The Pacific Fund covers eight Pacific countries – Fiji, Kiribati, Nauru, Papua New Guinea, Samoa, Solomon Islands, Tonga and Vanuatu – and has active grant recipients in seven of these countries. It is principally funded by the Australian Government and also receives support from UN Women’s National Committees in Australia and New Zealand.
For further information please visit:
Media enquiries should be directed to:
Ellie van Baaren
Regional communications and media specialist
Phone: (+679) 330 1178 ext 125
Phone: (+679) 330 1178 ext 120
The Pacific Fund is central to UN Women’s work on Ending Violence against Women and Girls in the Pacific. It was established in 2009 and offers NGOs and governments grants of up to US$100,000 for projects aimed at ending violence against women and girls, as well as an extensive capacity building programme. Since the Fund was established 49 grants have been authorized – a total of more than US$1.9 million. The Pacific Fund is supported in large part by Australia’s Department of Foreign Affairs and Trade.

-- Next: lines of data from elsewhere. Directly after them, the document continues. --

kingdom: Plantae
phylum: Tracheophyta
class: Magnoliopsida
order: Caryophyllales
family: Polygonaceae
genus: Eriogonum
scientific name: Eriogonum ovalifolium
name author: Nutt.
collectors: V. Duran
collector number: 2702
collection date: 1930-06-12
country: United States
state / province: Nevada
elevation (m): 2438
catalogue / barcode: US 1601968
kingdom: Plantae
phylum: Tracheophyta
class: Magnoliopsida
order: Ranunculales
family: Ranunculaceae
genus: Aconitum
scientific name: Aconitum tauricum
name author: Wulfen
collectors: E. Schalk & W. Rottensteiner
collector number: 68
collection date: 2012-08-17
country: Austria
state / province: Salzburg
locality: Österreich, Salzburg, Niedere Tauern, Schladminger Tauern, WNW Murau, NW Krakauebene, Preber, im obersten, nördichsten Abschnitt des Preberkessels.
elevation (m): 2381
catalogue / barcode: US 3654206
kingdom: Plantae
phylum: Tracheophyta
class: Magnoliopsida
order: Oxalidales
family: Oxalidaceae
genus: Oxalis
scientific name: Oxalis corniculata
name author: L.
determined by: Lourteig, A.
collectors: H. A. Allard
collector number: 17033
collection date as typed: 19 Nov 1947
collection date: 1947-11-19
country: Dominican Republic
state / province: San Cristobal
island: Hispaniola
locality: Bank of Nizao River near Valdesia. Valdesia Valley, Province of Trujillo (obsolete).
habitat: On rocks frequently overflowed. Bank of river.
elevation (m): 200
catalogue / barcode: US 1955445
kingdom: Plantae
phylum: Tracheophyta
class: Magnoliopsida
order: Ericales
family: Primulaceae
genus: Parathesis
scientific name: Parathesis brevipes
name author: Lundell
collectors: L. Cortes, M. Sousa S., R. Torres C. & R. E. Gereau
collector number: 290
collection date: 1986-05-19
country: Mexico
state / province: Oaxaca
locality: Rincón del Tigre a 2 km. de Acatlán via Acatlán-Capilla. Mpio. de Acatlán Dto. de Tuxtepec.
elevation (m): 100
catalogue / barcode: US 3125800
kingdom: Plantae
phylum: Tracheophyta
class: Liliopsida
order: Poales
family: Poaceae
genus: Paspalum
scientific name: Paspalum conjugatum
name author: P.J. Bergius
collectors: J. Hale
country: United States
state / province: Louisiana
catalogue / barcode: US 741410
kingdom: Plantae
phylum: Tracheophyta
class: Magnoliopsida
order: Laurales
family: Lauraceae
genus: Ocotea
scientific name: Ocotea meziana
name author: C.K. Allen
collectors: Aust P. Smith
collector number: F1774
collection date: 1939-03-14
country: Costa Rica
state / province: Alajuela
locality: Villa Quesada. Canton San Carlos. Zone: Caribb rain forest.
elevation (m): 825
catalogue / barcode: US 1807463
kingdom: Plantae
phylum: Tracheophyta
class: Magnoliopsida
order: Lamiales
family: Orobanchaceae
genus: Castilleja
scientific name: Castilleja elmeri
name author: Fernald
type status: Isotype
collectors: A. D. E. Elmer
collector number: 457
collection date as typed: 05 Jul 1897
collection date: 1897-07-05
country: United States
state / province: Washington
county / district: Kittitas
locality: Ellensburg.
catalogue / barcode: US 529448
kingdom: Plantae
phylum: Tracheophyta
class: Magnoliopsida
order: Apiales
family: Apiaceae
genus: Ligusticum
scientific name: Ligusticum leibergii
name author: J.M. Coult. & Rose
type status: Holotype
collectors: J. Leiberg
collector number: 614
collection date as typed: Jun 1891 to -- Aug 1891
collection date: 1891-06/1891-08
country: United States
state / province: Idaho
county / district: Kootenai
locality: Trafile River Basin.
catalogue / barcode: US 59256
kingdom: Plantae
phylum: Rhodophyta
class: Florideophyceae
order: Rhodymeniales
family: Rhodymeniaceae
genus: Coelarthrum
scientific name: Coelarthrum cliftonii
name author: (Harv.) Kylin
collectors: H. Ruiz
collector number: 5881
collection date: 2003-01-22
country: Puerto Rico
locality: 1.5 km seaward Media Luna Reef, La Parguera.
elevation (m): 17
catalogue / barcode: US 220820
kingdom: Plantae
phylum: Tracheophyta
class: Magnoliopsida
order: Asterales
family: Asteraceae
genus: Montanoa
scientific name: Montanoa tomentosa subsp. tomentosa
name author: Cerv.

Find out more about the Pacific Fund: Project brief: the Pacific Regional Ending Violence Against Women Facility Fund (PDF)
About UN Women and the Multi-Country Office (MCO) in Fiji
The United Nations Entity for Gender Equality and the Empowerment of Women (UN Women) was created at the July 2010 United Nations General Assembly. A global champion for women and girls, UN Women was established to accelerate progress on meeting their needs worldwide. The MCO covers 14 Pacific Island Countries and Territories (PICTs): Cook Islands, Federated States of Micronesia, Fiji, Kiribati, Nauru, Niue, Palau, Republic of Marshall Islands, Samoa, Solomon Islands, Tokelau, Tonga, Tuvalu and Vanuatu. The Fiji MCO works with four key programmes: Women’s Economic Empowerment; Ending Violence Against Women; Advancing Gender Justice in the Pacific; and Increasing Community Resilience through Empowerment of Women to Address Climate Change and Natural Hazards Programme to progress with gender equality and women’s empowerment in the Pacific.